人間はいる。かまいたちの“壁役”と成り果てた人間が、あそこにはいる。
「ねぇ、リクは怖くないの?」
「怖いよ」
リクは即答した。
「女の子の前だから格好つけたいんだけどさ、うん、めちゃくちゃ怖いな。だって妖術だぜ。よく知らんけど」
あまりに素直な反応に、栄生は笑ってしまう。
「この先から妖怪が歩いて来るんだろ。やる気満々の強いヤツがさ」
「あ・や・か・し! 妖怪じゃない」
栄生は唇を曲げて訂正する。
「そうだった。妖」
ふたりは顔を見合わせて、それから、どちらからともなく笑い出した。
「青山まで……煉界口まではあとどのくらいかかる?」
「20分くらいかな」
「侵入してくるヤツも、この道を歩いてくるんだよね」
「うん。一本道だから。森の中を隠れながらってタイプじゃないと思う」
「じゃあさ、“風ちゃん”を斥候に出そう」
「風ちゃん?」
栄生は首を傾げる。
「肩で寝てる分身ちゃん。名前がないと困るだろ?」
「なんで風ちゃん?」
「風から生まれた妖だから風ちゃん」
「……単純」
栄生は半目になって隣のリクを見る。
「でも……まあ、悪くないかも」
栄生は頬と耳が熱くなる。分け身に名前──今まで考えたこともなかった。それは恥の“印”みたいなものだったから。

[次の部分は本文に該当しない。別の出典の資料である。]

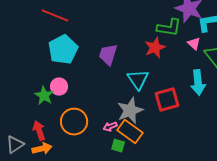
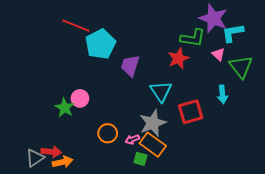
cyan pentagon: (63, 50) -> (100, 44), moved
cyan arrow: (198, 83) -> (222, 94), size x0.7
orange circle: (74, 122) -> (108, 133), moved, size x0.7
red arrow: (39, 131) -> (51, 152), moved, turned 114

「5kmくらい離れても意思が通じるなら、先行して見に行くってのはどうかな。視界も共有できるって話だし」
「うん。そうだね、やってみる」
私はどうかしてる。どうしてこんな当たり前のことが思いつかなかったのだろう。話に夢中になって……私……。
栄生はすぐに妖力を分割して“風ちゃん”を走らせた。
「名づけて“風ちゃんドローン作戦”だな」
胸を張るリクに、栄生はまた吹き出して笑ってしまう。
「“どろん”って何よ」
こんなに笑ったのはいつ以来だろう……。
栄生の頭上を、静かに風が吹き抜けた。